I shared something like 5 or 6 panels with my fellow literary guest, Michele Lang. She’s awesome, and I can’t wait to start reading her books… she writes a series called Lady Lazarus that sets WWII in an urban fantasy world, set in eastern Europe. Both of Michele’s parents are holocaust survivors, so there’s something personal to the writing most urban fantasy can’t claim.

The convention staff, all volunteer, was amazing. They were incredibly hardworking and committed, and despite the chaos of handling 10,000 people (mostly costumed teenagers), the convention was probably the smoothest-running of any I’ve attended. Everyone I saw was having an amazing time or quite good at faking it. And lord, the costumes. An incredible expanse of DIY. Thank god my brother was there to help us table: he actually recognized what people were dressed up as.

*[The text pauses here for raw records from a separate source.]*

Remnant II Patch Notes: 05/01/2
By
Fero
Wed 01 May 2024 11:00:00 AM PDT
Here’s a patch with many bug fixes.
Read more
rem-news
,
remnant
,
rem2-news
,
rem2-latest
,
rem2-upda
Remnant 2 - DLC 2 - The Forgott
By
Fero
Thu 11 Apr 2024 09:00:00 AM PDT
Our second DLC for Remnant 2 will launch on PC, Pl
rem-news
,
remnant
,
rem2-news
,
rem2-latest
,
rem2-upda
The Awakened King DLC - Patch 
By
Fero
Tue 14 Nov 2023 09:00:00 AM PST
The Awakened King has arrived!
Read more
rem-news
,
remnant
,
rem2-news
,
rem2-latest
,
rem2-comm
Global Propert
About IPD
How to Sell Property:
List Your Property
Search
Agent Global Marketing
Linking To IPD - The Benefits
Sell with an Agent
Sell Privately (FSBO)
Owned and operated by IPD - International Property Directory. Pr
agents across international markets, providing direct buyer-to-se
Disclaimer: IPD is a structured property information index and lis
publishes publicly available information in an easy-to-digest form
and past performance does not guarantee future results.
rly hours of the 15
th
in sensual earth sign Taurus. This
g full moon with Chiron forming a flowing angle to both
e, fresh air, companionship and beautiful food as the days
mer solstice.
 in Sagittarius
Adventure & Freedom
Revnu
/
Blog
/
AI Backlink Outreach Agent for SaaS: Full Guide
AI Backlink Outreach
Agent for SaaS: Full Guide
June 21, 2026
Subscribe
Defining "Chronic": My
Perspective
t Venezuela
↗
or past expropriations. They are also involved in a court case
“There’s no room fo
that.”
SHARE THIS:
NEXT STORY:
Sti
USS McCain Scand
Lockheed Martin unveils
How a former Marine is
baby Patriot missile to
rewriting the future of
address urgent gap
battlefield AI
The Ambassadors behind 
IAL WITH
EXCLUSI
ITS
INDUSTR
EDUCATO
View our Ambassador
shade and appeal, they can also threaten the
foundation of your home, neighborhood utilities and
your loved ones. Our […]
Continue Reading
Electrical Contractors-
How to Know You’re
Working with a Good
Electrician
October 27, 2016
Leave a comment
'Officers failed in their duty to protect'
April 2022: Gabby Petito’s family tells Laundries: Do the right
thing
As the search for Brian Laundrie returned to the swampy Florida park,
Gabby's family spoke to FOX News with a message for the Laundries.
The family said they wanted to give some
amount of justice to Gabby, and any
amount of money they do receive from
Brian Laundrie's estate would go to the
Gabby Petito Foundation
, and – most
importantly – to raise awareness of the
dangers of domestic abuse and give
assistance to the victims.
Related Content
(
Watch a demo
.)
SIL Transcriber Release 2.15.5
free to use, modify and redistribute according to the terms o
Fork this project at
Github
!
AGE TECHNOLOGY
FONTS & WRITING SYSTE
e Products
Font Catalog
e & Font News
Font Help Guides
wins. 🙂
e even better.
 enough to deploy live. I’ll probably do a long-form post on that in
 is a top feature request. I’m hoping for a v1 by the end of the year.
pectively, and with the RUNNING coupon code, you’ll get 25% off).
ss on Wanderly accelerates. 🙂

Combustion Books set up in the Artist’s Gallery, pulled out a card table, and started hustling people. At zero risk, of course. We taught people (schooled them at, really) Bunco and Pike, though no one dared to play Professor Calamity at three-card monte. And we set up our Hess Machine and cured people of various ailments such as “I haven’t just been zapped with a 1920 tesla coil quack medicine device.”

And did I mention they hold it at a union venue? I wish more conventions could say that.